==== Dataset excerpts ====

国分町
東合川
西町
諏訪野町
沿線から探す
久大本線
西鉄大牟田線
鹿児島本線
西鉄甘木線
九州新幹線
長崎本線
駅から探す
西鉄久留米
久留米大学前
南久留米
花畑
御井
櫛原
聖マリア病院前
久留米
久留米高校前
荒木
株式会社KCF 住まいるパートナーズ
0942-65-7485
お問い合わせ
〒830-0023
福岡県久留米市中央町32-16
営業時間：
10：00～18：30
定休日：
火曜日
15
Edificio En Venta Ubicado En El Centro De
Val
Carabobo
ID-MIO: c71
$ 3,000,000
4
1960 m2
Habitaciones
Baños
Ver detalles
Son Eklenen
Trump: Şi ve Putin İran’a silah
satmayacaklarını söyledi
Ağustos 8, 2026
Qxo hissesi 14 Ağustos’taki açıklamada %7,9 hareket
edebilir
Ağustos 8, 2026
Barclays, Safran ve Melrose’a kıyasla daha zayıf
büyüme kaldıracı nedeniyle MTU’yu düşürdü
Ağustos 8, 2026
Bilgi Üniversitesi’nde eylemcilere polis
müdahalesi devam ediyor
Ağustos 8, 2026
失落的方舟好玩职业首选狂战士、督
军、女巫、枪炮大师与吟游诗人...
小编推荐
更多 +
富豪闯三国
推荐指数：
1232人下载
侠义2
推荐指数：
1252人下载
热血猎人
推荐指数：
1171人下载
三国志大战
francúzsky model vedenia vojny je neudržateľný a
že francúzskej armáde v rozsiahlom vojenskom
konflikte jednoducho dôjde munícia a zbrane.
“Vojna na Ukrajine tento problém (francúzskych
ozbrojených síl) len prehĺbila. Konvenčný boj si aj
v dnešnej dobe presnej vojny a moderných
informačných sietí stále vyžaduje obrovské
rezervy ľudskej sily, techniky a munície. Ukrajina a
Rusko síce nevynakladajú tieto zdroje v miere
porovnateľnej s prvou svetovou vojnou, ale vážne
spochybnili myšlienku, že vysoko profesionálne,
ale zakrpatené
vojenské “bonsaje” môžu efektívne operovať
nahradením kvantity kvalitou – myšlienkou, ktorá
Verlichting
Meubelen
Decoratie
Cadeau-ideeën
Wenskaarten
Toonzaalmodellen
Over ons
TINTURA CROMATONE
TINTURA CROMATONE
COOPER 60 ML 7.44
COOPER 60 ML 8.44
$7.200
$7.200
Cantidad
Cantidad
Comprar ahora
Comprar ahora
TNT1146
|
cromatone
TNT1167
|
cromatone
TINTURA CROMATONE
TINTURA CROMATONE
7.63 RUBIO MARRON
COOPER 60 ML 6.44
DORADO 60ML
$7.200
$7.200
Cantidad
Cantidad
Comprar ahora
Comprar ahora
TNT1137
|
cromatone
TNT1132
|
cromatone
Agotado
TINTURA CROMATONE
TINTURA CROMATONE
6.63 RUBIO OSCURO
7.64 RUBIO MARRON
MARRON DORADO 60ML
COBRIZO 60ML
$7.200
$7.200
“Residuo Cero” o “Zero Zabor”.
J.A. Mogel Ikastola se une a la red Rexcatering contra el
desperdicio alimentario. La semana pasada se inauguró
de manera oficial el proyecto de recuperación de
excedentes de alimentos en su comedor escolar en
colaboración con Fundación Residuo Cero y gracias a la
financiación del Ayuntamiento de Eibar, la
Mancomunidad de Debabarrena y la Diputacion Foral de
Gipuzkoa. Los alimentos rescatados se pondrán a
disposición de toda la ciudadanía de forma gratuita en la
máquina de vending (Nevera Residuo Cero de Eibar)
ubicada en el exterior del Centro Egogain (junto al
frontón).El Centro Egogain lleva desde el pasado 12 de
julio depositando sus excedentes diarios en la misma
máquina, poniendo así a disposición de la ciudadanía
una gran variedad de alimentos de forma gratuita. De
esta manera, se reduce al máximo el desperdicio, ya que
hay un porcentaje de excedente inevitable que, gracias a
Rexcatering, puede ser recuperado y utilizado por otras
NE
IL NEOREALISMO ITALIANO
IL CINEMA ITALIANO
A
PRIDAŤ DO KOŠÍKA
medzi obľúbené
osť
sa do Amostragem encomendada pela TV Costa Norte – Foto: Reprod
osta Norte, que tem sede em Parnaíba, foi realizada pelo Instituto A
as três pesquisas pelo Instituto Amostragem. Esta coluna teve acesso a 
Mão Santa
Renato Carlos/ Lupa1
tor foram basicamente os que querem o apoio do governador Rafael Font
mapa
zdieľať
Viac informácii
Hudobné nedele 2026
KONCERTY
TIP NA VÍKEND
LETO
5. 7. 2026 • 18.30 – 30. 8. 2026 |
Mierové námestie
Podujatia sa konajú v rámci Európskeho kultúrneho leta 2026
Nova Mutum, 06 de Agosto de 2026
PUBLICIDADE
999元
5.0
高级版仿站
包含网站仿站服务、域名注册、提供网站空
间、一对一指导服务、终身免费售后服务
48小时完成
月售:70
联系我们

====

**What the task requires:**
Filter the entries down to the lines containing "Instituto". Copy each of those lines.

**Your response:**
osta Norte, que tem sede em Parnaíba, foi realizada pelo Instituto A
as três pesquisas pelo Instituto Amostragem. Esta coluna teve acesso a 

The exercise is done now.